Achieving the distribution rights to Compaq was a game changer and cemented Dicker's future as a major player.


Thirty years of doing deals with Dicker Data and HP/HPE

In 1993, a suited-up Fiona Brown was holding onto her Toshiba laptop, contemplating whether she should have bought a Compaq one for the boardroom meeting she was about to enter into with a few of the vendor's key executives. Perhaps later, just in case they don’t get the deal. 

“They rang the next day and said they were giving us the distribution deal for New South Wales and Victoria,” Brown recalled. 

“It was a game changer! It was the biggest event in our early history. 

At the time, Dicker Data had a few big names in its portfolio such as Toshiba, Epson, NEC and Canon and had been in the distribution game since 1978, building the largest SMB reseller network in the country. 

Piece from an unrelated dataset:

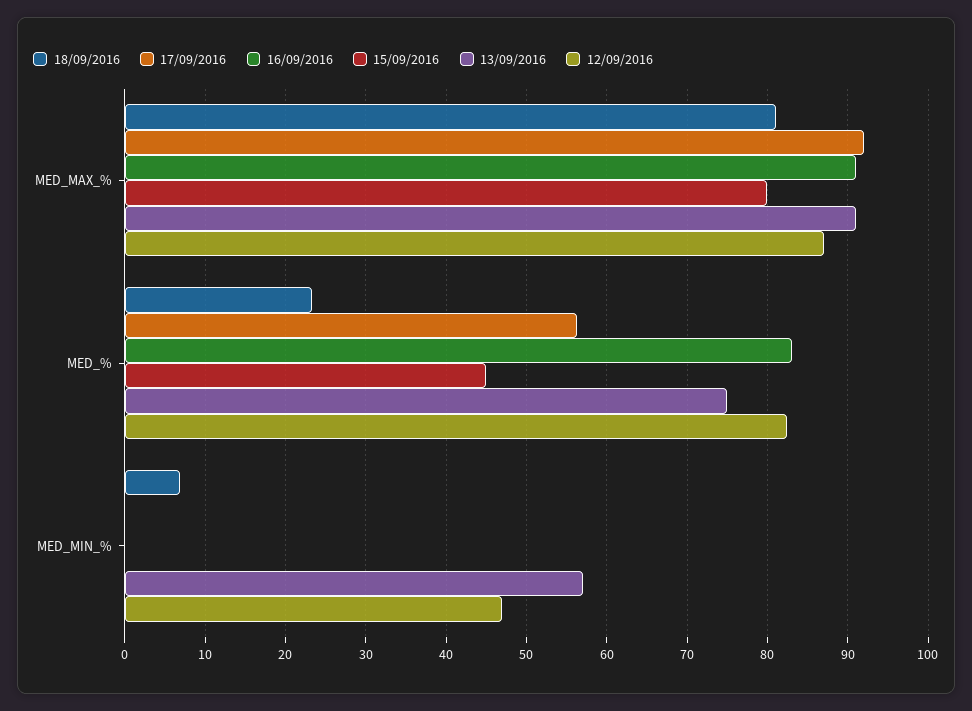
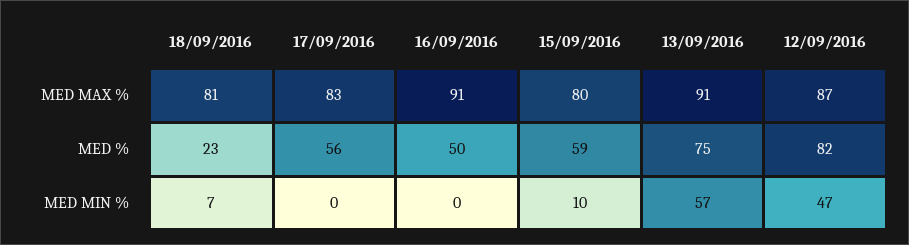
17/09/2016, MED_MAX_%: 92 -> 83
16/09/2016, MED_%: 83 -> 50
15/09/2016, MED_%: 45 -> 59
15/09/2016, MED_MIN_%: 0 -> 10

“Compaq was a major brand in the PC market with both desktops and laptops and later networking products. A complete solutions provider, filling a significant gap in our product range,” she said. “We had over 3,000 resellers, some that we've dealt with for 15 years. So, we had all these little tentacles out into the marketplace that could get the reach that Compaq was looking for.”

The Compaq deal gave Dicker Data an increased product range to grow the business and its customer base, marking it as one of its largest vendor partners in its portfolio still to this day. The number of small- to medium-sized business (SMB) resellers has also spread from 3,000 to more than 10,000 across Australia and New Zealand.

“Compaq was incredibly supportive and provided the necessary sales and marketing tools to compete in the channel. Compaq only sold through resellers,” Brown said. 

Throughout the years, the market shifted with Compaq buying Digital Equipment Corporation in what was described as a mega deal in 1998 for US$9.6 billion. Three years later in 2001, HP made the move to purchase Compaq for US$25 billion, changing the competitive PC landscape ever since.

Many sleepless nights were had as it was determined who would survive the distribution rationalisation that transpired as a result of each acquisition. 

When Compaq bought Digital, there were 16 distributors at that time and that was brought down to three or four, which Brown described as “really harrowing.”

“For the people who didn't make it through, that was the end of their businesses,” Brown said. “So I wore my lucky suit on that occasion for the HP rationalisation when they bought Compaq. That was rationalised from six down to two or three. We were just so fortunate that we were selected to go through but I think it was the fact that we specialised in that SMB space, that's what got us through and is still our strength today. 

“I'm very fond of all the regional and smaller resellers. We never treated them any differently and they got the same pricing and same setup.”

CEO David Dicker added with HP buying Compaq, this paved the way for the distributor to access HP’s printer segment, a slice of the portfolio it had been vying to access for years. 

“Coming through the Digital/HP distributor cull was probably our biggest achievement after initially gaining access,” Dicker said. “We got through that despite betting we would not make it, which was very satisfying.” 

Dicker Data was in a unique position, owning its facility with no debt and a very lean operation, which allowed it to compete through the price wars of the 90s.

“Looking back, we were entrenched with our channel partners, some for 15 years plus and those relationships supported us and stayed loyal throughout the rationalisation of the channel,” Brown said. “We kept doing what we had always done and remained flexible, with our sole purpose to provide the best service and support in the industry.

“Other disties couldn’t compete on 2 per cent gross margins and didn’t make it through the rationalisation that took place, especially with the Digital acquisition and then the Compaq acquisition. 

“It was very stressful knowing with each acquisition that distributors would be terminated through a presentation and elimination process. There were many sleepless nights worrying if we would make the cut.”

Dicker added it has always managed to meet and beat its competition, relying on its performance metrics.